Cette responsabilité donne du sens à son engagement. Elle renforce aussi son envie de transmettre.
Kylian insiste sur des situations concrètes. Des cas que chacun peut rencontrer un jour.
« Quand une personne est inconsciente, qu’elle respire ou non, il faut savoir quoi faire », explique-t-il.
Massage cardiaque, mise en position latérale de sécurité : autant de gestes essentiels. Des réflexes qui doivent être acquis.
L’objectif est clair : permettre à chaque citoyen d’agir avant l’arrivée des secours. Car les premières minutes sont souvent décisives.
Au-delà des compétences techniques, Kylian met en avant une dimension plus personnelle.
« On donne de son temps pour une cause qui a du sens », affirme-t-il.
Dans un quotidien souvent rythmé par les études et les obligations, cet engagement devient une respiration.

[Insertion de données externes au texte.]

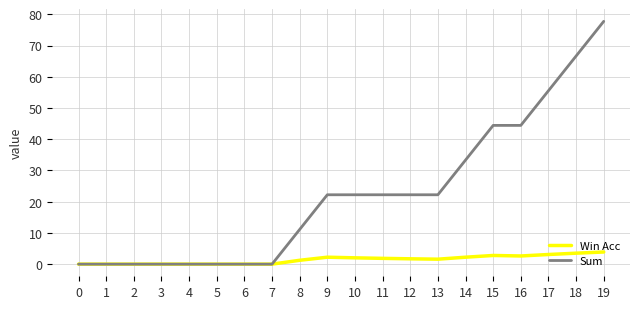

What is the sum of the Sum values at 3 and 10?

22.2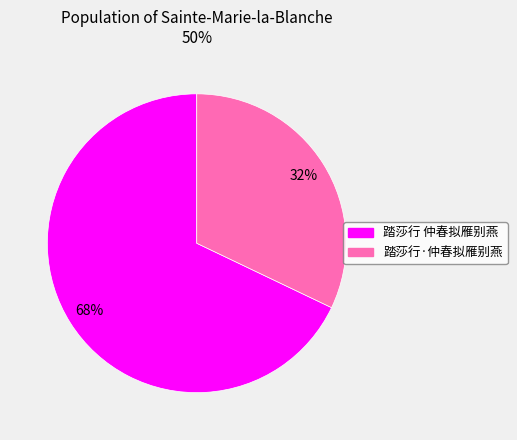

Combined, do 踏莎行 仲春拟雁别燕 and 踏莎行·仲春拟雁别燕 account for over 50%?

Yes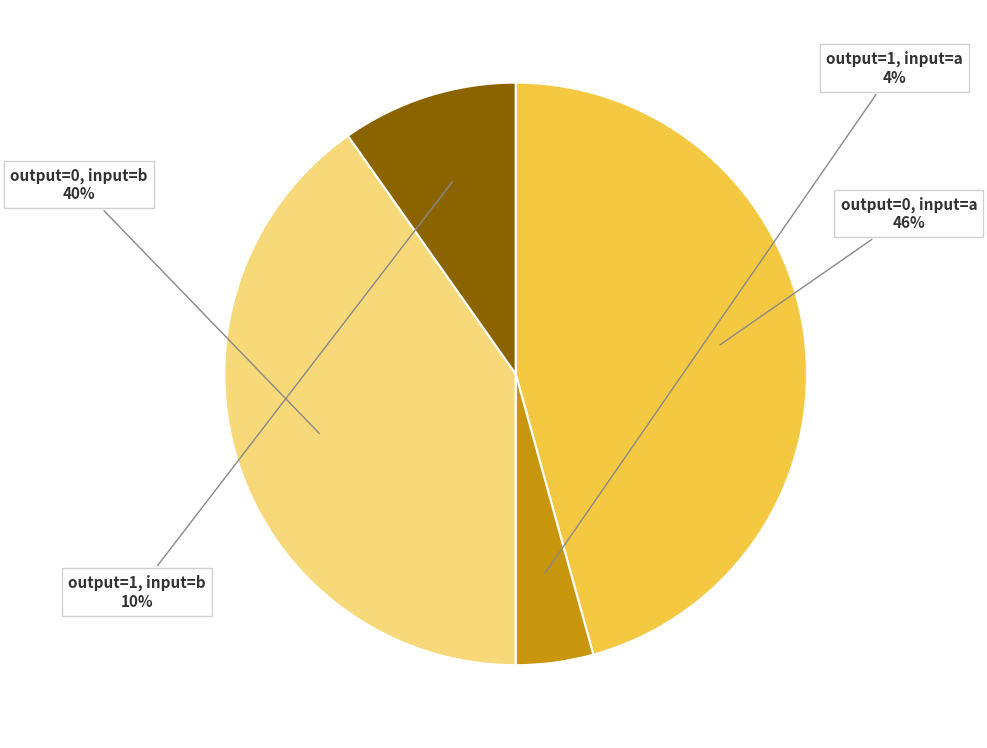

Approximately how many times larger is the value at output=0, input=a compared to output=0, input=b?

1.1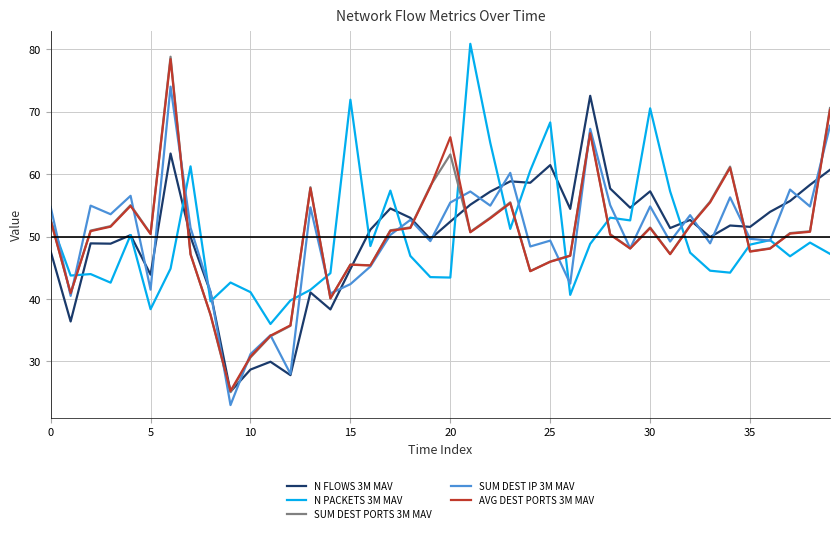

In N FLOWS 3M MAV, how many points are lower than both neighbors (excluding endpoints)?

13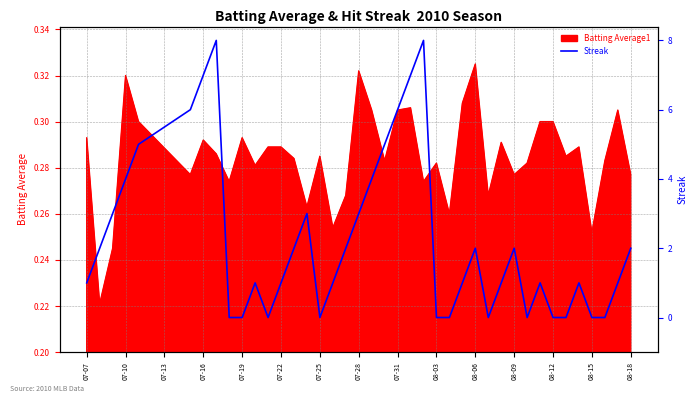

How many categories are shown in the chart?

40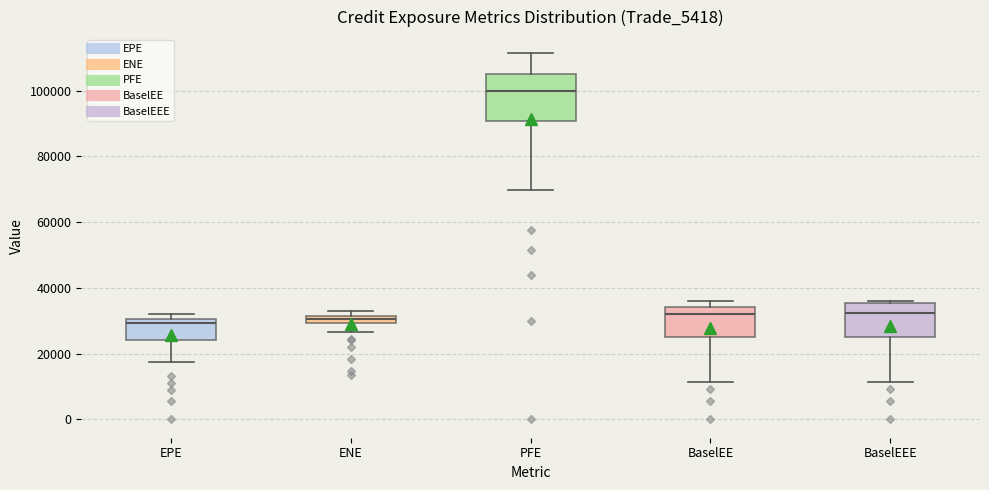

Which box's median line is the highest?

PFE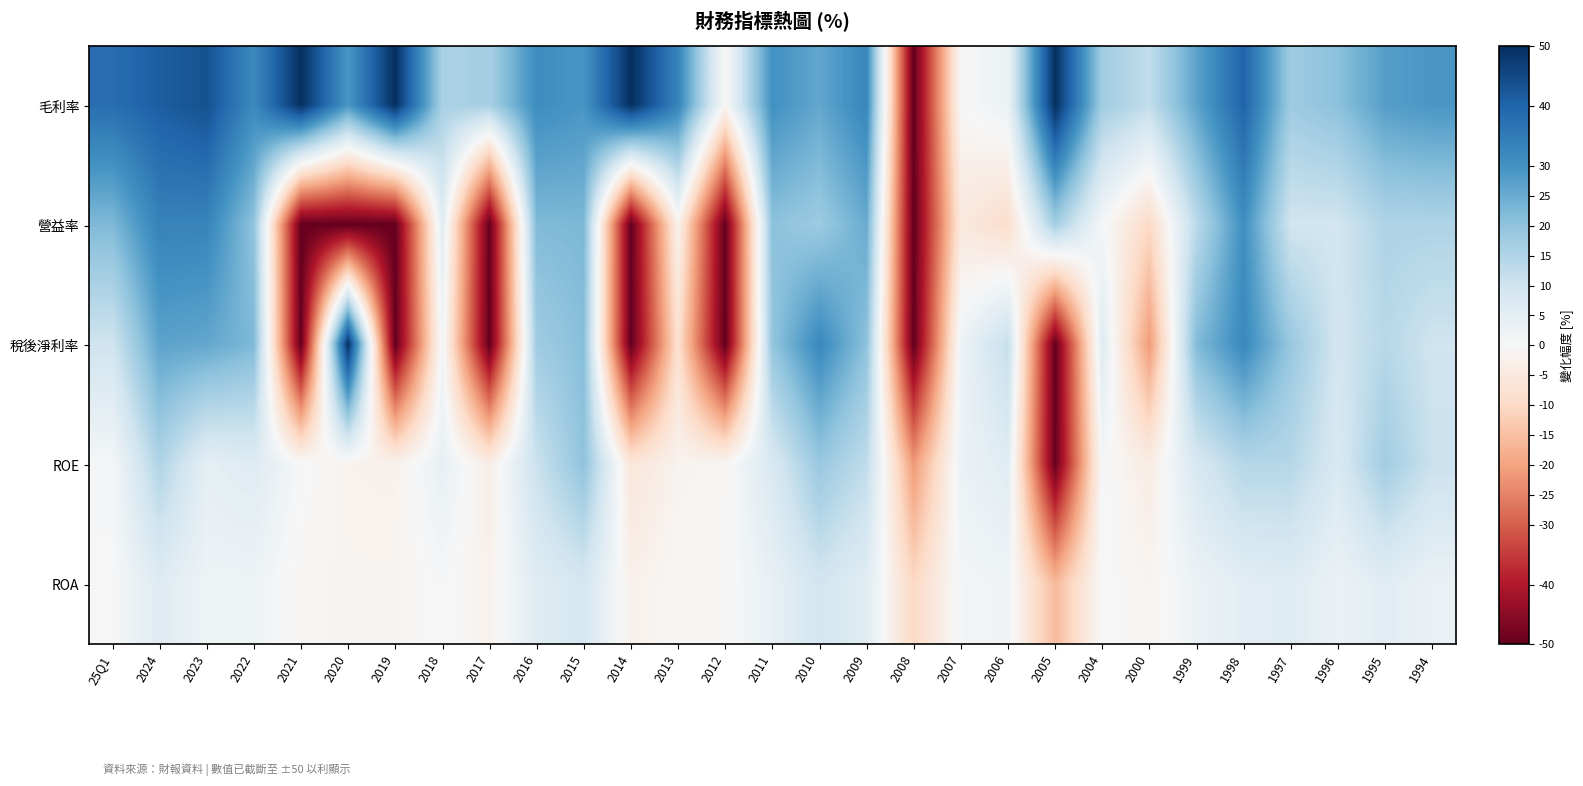

Reading right to left, transcribe all the data shown in this chart.

毛利率: 1994=29.2	1995=27.5	1996=20.7	1997=17.9	1998=40.1	1999=26.5	2000=12.4	2004=17.5	2005=50.0	2006=3.1	2007=-0.1	2008=-50.0	2009=32.7	2010=25.8	2011=30.4	2012=-0.7	2013=33.1	2014=50.0	2015=29.3	2016=31.2	2017=16.5	2018=16.3	2019=50.0	2020=29.1	2021=50.0	2022=31.8	2023=43.7	2024=41.2	25Q1=37.9
營益率: 1994=15.3	1995=15.2	1996=9.6	1997=9.8	1998=30.8	1999=13.4	2000=-9.9	2004=0.7	2005=17.2	2006=-8.8	2007=-5.1	2008=-50.0	2009=25.1	2010=18.2	2011=20.5	2012=-50.0	2013=-2.0	2014=-50.0	2015=22.5	2016=22.1	2017=-50.0	2018=5.6	2019=-50.0	2020=-50.0	2021=-50.0	2022=20.0	2023=33.1	2024=33.5	25Q1=22.2
稅後淨利率: 1994=10.1	1995=14.0	1996=9.3	1997=18.9	1998=32.1	1999=21.9	2000=-21.5	2004=6.2	2005=-50.0	2006=11.9	2007=2.6	2008=-50.0	2009=20.4	2010=32.1	2011=19.5	2012=-50.0	2013=-7.9	2014=-50.0	2015=21.3	2016=17.7	2017=-50.0	2018=1.7	2019=-50.0	2020=50.0	2021=-50.0	2022=22.3	2023=25.8	2024=26.6	25Q1=9.9
ROE: 1994=10.9	1995=17.4	1996=7.8	1997=14.3	1998=14.4	1999=8.2	2000=-3.9	2004=0.7	2005=-49.4	2006=6.0	2007=2.9	2008=-21.5	2009=12.6	2010=18.8	2011=7.7	2012=-0.9	2013=-1.5	2014=-6.0	2015=20.2	2016=10.9	2017=-3.4	2018=4.0	2019=-2.2	2020=-2.0	2021=0.3	2022=6.2	2023=4.8	2024=15.2	25Q1=0.6
ROA: 1994=3.3	1995=5.7	1996=3.0	1997=6.3	1998=5.4	1999=2.8	2000=-1.3	2004=0.2	2005=-16.1	2006=1.8	2007=1.1	2008=-10.1	2009=5.6	2010=9.4	2011=3.8	2012=-0.4	2013=-0.6	2014=-2.2	2015=8.6	2016=6.0	2017=-2.0	2018=0.4	2019=-1.5	2020=-1.4	2021=-0.9	2022=2.4	2023=2.3	2024=6.1	25Q1=0.2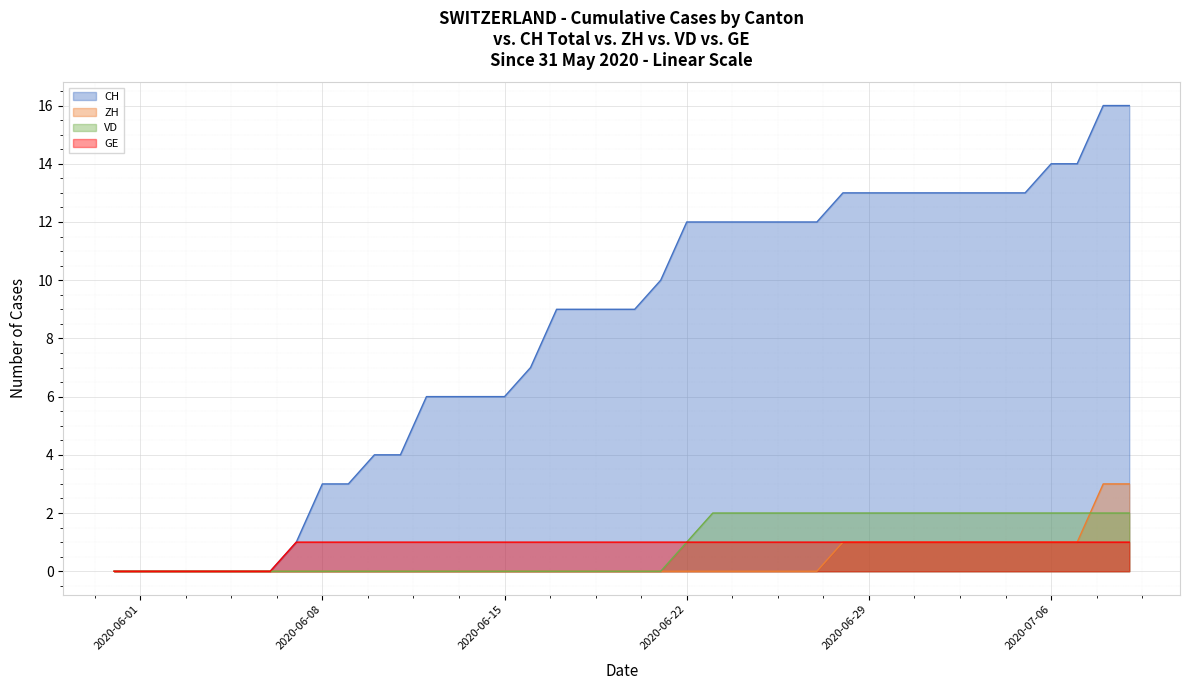

How many values in the GE series are below 1?

7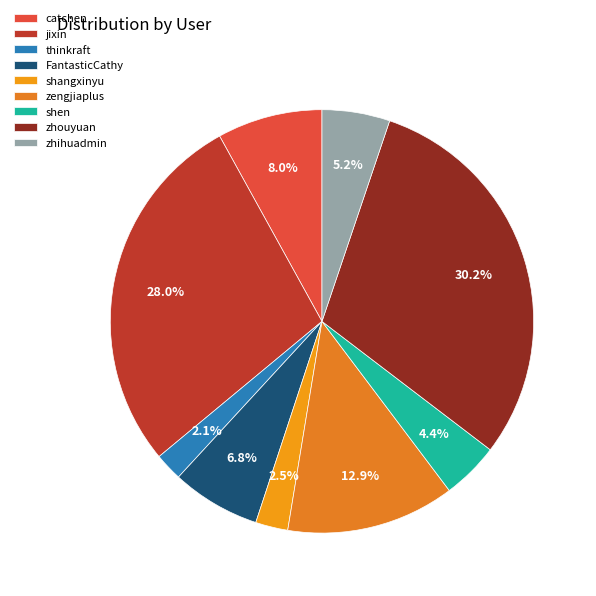

Is thinkraft the majority of the pie?

No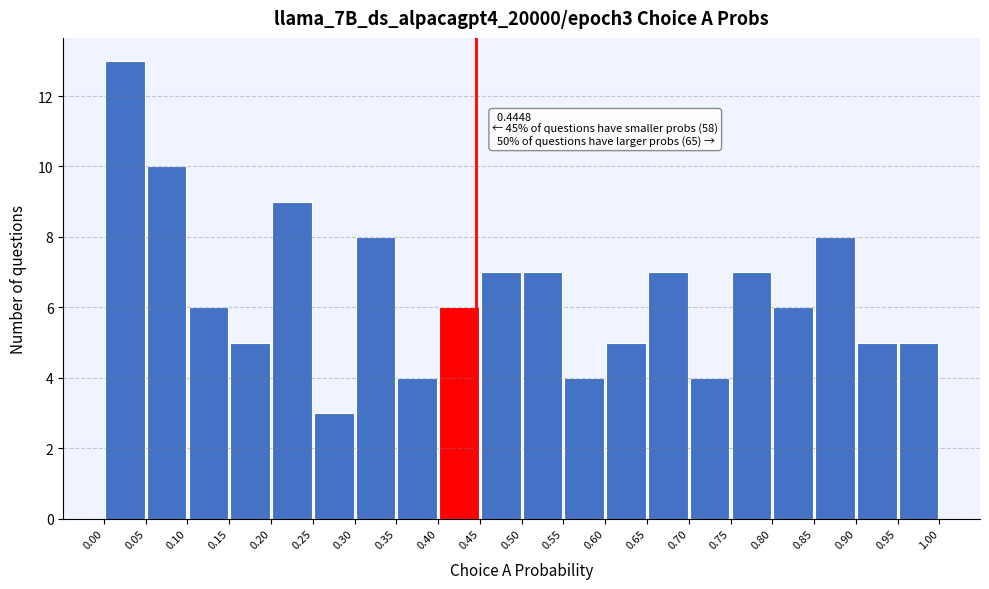

Which range on the x-axis has the tallest bar?

0.00 to 0.05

Une manière de se sentir utile.
Il insiste aussi sur la flexibilité. Chacun peut s’engager à son rythme. De manière ponctuelle ou régulière.
« Que ce soit quotidien, hebdomadaire ou mensuel », précise-t-il.
Le regard de Kylian sur la société est sans détour. Il évoque un climat de tensions, de divisions.
« Les gens sont constamment en conflit entre eux », observe-t-il.
Face à ce constat, il propose une alternative : l’engagement au service des autres.
« S’engager, c’est avant tout pour aider son prochain », résume-t-il.
Une vision humaniste, qui place l’individu au cœur du collectif.
Pour Kylian, son engagement dépasse la simple expérience personnelle. Il s’inscrit dans une mission plus large.
« C’est une cause d’utilité publique », affirme-t-il.
Cette dimension renforce la légitimité de son action. Elle donne aussi du poids à son message.
Il invite chacun à franchir le pas. À donner un peu de son temps.
« Si quelqu’un veut aider, c’est l’occasion parfaite », insiste-t-il.
Le parcours de Kylian Lajili illustre une réalité souvent méconnue. Celle d’une jeunesse engagée, active, consciente des enjeux.
Loin des clichés, ces jeunes bénévoles s’impliquent concrètement. Ils interviennent sur le terrain. Ils se forment. Ils transmettent.
À travers son témoignage, Kylian rappelle une évidence : l’engagement n’est pas réservé à une élite. Il est accessible à tous.
Pour celles et ceux qui souhaitent aller plus loin, plusieurs ressources existent :
Le site officiel de la Protection Civile
Les informations sur le Service national universel
Les formations aux gestes de premiers secours proposées localement
À travers son engagement, Kylian Lajili incarne une génération qui choisit d’agir. Une génération qui refuse l’indifférence et qui place l’entraide au cœur de ses priorités. Un choix discret, mais essentiel.